#### Problems to solve:
[a] Summarize the article on new US sanctions and the ruble in two sentences.
[b] Pick up the article on new US sanctions and the ruble where it stops, and continue it.

#### Excerpt to read:
BEGIN
The USA to hit Russian commodity bundle?

'Crushing sanctions against Putin's Russia' can become sanctions against ordinary Russians

The sharp weakening of the ruble, which began in the middle of the week, has dragged on for several days. The Russian ruble fell on Wednesday, Thursday and Friday to the news of the new US sanctions against major Russian banks and a possible ban on operations with securities of the Ministry of Finance of Russia. Experts interviewed by Realnoe Vremay say that the situation can develop in both directions; it is also possible that the Russian currency will win back the losses. However, if this does not happen, it will hurt not only state banks, but also ordinary citizens — a weak ruble threatens a jump in prices.

New crushing sanctions instead of old useless ones

On August 8, Kommersant newspaper published the content of the draft bill on new sanctions against Russia introduced by Senator Lindsay Graham. The document 'Defending American Security from Kremlin Aggression Act of 2018' is intended as a response to the ''continued interference'' in the US elections, ''malign influence in Syria'', as well as ''aggression in Crimea''.

On his personal website, Republican Graham noted that the sanctions adopted to date have proved ineffective and cannot keep Russia from trying to influence future campaigns. ''Our goal is to change the status quo and impose crushing sanctions and other measures against Putin's Russia until he ceases and desists meddling in the U.S. electoral process, halts cyberattacks on U.S. infrastructure, removes Russia from Ukraine, and ceases efforts to create chaos in Syria,'' the senator writes.

Among the measures proposed by Graham there were restrictions on the Russian banking sector, as well as the ban on operations with government bonds. It is proposed to freeze the assets of seven banks in the United States and block their transactions through correspondent accounts in American financial institutions. According to the bill, Sberbank, VTB, Promsvyazbank and Vnesheconombank, in respect of which other sanctions are already in force, may fall under this bill.

Sberbank, VTB, Promsvyazbank and Vnesheconombank, in respect of which other sanctions are already in force, may fall under this bill. Photo: Oleg Tikhonov

Also, senators want to ban US citizens and companies from participating in operations with the Russian state debt, if the period of its circulation exceeds 2 weeks. This measure, which has been discussed since last year, will apply only to new bond issues.

The news of the new package of sanctions has had a bad impact on the ruble and the stock market. On Wednesday, the Russian currency fell against the dollar by 1,36 rubles — at the end of trading the indicative dollar rate for the first time in almost a month and a half reached 64,85 ruble. On August 9, the ruble dropped even more — to 66,3/$. During Friday, the dollar reached 67 rubles — the highest level since August 2016.

Besides, media publications have collapsed quotes of the largest state banks. On August 8, Sberbank shares fell by 4,26%, although the next day the fall was partially bounced back. VTB securities lost 2,37% on the day of the publication of Kommersant, and no correction was followed the next day.
END
#### Saved entries:
BEGIN
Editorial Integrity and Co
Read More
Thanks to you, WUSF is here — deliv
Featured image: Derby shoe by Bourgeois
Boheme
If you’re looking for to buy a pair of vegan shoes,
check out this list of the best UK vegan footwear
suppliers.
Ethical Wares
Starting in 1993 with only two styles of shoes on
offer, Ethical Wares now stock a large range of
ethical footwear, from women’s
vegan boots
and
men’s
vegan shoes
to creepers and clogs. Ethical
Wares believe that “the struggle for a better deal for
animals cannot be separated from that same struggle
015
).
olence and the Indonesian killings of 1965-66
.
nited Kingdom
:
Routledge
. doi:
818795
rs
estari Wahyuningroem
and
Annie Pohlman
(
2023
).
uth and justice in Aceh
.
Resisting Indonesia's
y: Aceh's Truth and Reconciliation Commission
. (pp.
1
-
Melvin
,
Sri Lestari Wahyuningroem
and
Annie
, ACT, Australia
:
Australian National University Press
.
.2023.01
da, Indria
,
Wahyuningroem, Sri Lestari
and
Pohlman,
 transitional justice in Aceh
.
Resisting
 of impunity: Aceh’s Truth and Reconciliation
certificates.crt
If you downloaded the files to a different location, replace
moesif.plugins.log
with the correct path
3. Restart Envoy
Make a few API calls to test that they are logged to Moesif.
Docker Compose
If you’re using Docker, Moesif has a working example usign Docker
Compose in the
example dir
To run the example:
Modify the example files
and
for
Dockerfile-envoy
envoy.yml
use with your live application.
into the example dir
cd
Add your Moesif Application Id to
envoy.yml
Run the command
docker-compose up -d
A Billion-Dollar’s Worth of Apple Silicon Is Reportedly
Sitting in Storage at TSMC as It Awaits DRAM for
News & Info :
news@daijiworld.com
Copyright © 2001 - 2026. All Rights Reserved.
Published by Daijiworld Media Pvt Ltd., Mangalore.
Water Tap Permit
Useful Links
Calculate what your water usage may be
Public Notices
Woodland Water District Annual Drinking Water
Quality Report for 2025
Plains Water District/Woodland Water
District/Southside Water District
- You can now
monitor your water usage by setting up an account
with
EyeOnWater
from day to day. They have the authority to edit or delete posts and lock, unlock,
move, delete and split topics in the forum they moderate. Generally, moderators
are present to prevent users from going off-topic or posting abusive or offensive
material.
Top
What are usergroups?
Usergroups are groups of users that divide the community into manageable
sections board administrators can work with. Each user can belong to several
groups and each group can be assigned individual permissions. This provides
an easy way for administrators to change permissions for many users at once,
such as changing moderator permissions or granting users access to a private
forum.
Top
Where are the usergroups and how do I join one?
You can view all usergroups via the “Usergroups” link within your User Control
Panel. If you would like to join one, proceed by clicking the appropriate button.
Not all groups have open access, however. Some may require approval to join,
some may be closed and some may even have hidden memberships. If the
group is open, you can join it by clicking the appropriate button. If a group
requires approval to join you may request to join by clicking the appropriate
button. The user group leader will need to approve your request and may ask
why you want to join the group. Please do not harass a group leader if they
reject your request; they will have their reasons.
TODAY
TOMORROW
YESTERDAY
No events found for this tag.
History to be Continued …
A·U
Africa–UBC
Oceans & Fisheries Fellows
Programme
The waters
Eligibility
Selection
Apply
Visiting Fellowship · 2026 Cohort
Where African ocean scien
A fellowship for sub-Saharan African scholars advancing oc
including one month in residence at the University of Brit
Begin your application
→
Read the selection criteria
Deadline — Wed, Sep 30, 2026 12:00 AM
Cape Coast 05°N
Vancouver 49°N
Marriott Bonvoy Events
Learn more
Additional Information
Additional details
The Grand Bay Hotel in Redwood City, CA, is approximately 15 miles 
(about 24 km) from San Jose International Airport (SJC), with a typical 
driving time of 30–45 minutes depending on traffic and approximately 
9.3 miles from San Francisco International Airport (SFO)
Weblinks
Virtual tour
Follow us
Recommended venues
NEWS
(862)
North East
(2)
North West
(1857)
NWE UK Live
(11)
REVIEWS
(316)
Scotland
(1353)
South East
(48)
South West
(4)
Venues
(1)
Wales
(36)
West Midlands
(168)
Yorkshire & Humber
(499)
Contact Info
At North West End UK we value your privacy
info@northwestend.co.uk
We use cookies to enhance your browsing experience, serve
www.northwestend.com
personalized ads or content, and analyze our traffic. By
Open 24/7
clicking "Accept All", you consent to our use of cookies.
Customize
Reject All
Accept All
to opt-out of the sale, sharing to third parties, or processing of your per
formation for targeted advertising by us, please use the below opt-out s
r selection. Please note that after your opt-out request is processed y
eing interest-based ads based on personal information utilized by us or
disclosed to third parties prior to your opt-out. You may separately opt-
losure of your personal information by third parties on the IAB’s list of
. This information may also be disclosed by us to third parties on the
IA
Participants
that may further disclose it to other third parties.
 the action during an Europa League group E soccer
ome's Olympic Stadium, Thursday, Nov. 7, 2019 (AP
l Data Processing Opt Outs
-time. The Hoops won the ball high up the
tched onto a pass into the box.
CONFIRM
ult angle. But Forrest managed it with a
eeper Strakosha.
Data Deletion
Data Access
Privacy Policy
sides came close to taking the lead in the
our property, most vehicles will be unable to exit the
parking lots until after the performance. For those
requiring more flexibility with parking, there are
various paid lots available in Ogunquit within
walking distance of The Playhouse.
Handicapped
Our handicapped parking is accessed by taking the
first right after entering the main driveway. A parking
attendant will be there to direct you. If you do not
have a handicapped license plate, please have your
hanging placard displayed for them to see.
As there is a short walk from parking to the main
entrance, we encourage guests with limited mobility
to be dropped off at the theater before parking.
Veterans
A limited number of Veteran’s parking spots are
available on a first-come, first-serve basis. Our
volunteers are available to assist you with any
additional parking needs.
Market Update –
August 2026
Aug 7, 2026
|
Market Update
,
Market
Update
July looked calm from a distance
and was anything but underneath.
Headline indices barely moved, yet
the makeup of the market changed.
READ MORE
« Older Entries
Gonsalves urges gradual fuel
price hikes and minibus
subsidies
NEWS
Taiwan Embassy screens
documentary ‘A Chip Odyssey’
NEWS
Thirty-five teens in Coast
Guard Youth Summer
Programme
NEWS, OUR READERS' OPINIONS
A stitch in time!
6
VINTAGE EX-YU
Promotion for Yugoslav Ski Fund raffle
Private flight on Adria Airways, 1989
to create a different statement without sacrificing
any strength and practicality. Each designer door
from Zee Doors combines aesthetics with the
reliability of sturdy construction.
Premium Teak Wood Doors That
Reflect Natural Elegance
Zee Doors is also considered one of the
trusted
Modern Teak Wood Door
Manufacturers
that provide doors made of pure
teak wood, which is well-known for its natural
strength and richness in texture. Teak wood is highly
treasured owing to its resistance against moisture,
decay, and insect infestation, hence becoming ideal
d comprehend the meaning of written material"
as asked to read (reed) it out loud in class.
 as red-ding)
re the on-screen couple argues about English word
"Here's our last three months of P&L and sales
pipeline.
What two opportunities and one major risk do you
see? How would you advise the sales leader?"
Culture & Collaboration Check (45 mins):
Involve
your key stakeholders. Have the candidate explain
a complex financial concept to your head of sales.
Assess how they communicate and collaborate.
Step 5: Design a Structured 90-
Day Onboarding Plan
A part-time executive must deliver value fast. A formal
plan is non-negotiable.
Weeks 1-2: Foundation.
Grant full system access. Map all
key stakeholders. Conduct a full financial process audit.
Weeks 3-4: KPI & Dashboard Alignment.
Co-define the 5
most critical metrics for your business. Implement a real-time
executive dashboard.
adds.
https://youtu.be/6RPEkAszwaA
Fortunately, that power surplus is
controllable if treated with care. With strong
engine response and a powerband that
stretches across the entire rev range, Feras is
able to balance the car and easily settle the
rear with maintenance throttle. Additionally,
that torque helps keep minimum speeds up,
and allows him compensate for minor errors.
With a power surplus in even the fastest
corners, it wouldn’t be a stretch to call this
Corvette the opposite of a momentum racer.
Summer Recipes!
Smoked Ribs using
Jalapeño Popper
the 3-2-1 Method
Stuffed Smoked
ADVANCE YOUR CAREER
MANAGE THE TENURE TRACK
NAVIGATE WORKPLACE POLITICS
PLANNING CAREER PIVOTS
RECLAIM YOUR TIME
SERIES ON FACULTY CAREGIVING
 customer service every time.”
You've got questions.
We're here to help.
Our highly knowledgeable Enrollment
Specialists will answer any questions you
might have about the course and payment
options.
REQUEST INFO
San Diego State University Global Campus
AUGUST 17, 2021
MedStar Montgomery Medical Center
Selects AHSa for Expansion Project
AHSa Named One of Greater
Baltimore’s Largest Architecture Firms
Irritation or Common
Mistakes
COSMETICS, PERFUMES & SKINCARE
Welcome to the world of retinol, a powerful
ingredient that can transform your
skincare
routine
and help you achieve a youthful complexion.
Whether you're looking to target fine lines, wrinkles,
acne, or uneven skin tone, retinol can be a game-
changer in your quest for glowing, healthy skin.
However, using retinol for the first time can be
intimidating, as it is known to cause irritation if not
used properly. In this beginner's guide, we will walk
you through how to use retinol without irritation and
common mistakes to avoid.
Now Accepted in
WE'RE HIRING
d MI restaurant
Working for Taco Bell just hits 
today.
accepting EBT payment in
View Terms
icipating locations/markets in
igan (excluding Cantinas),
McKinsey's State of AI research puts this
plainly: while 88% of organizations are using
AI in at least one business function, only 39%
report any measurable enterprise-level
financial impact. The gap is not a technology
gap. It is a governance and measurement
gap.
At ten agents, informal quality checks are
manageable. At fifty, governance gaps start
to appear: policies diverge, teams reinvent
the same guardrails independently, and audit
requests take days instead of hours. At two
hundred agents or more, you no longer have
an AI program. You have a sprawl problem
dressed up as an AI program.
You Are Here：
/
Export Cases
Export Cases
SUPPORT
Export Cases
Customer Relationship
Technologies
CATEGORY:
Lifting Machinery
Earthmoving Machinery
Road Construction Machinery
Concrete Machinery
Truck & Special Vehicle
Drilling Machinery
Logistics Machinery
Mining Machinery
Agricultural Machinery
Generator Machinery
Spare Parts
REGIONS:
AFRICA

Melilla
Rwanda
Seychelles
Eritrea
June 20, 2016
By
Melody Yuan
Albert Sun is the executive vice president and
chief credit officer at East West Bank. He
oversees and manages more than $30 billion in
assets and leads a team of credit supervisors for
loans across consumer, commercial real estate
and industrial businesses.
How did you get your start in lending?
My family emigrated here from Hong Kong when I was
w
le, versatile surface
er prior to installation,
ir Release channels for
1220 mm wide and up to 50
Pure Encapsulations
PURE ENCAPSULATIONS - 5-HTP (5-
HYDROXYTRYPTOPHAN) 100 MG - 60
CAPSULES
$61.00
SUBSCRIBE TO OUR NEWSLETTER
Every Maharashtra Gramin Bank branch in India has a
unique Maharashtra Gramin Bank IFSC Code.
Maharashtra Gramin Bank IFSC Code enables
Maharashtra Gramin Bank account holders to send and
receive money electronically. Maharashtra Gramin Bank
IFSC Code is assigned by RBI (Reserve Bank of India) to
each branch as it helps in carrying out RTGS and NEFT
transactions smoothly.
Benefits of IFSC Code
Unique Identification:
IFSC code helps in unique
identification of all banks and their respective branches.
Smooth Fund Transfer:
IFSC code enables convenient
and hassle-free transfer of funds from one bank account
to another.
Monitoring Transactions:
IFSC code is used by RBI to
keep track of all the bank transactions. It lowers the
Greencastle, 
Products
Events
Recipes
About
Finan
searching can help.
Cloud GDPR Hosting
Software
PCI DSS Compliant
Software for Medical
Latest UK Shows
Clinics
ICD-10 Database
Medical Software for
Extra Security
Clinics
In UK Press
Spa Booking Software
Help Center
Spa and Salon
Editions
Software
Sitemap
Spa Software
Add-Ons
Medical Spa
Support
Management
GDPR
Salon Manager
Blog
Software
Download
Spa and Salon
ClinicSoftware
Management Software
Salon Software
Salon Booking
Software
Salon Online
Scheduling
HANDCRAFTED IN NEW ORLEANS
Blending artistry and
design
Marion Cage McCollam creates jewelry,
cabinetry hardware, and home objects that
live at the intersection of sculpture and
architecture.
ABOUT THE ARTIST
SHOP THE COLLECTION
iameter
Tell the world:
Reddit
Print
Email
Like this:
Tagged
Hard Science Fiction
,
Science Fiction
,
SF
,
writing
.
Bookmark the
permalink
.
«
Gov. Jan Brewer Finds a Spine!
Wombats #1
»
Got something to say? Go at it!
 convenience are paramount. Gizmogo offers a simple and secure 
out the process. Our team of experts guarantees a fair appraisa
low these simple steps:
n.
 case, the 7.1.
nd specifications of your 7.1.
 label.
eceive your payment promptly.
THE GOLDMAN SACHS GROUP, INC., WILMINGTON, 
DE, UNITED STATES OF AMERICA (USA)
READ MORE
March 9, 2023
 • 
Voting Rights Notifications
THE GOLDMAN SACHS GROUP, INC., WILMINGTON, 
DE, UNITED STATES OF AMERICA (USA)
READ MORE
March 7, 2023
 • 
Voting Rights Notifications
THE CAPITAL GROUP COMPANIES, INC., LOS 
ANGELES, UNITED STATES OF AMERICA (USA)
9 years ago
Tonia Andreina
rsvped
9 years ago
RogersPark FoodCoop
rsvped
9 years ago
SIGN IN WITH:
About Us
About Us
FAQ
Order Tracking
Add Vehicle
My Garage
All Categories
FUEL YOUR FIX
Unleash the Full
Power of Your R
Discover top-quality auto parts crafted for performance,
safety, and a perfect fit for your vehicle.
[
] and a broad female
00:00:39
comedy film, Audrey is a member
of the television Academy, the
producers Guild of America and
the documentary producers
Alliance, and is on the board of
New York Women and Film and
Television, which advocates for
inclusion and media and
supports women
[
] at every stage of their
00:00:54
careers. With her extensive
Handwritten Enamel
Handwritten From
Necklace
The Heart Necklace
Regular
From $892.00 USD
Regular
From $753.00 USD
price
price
END
#### Per-task outputs:
[a] A draft bill introduced by Senator Lindsay Graham proposes new US sanctions against Russia, including freezing the US assets of seven banks and banning US citizens and companies from operations with new Russian state debt that circulates for more than two weeks. News of the package pushed the ruble down on Wednesday, Thursday and Friday, with the dollar reaching 67 rubles, its highest level since August 2016, and shares of Sberbank and VTB also fell.

[b]
On the night of August 9, it became known about another package of sanctions — this time the initiator was the US State Department, and the reason was 'the Skripal case''. According to The Washington Post, the next sanctions may hit Aeroflot, as well as affect the diplomatic relations and the export of American goods.

The Central Bank tried to reduce the degree of tension in the financial market and stop the sale of ruble assets. On Friday, they published a post, in which they claimed that they kept the situation under control and ''has enough tools to prevent threats to financial stability''.

According to The Washington Post, the next sanctions may hit Aeroflot, as well as affect the diplomatic relations and the export of American goods. Photo: Maksim Platonov

''The increased volatility of the ruble exchange rate in recent days is a natural reaction of the financial market to the news of new potential sanctions against the background of changes in global financial markets. Such episodes of volatility have already arisen earlier against the background of the discussion of sanctions restrictions and were of a temporary nature. The support for the ruble is still provided by significant sales of export foreign exchange earnings,'' the report states.

''While there is a threat of further sanctions, the market will be volatile''

Experts interviewed by Realnoe Vremya say that it is difficult to predict the development of the situation — it can develop in both directions. It is possible that the ruble will win back the losses, but the fall may drag on. In the latter case, there is a threat of even greater acceleration of inflation.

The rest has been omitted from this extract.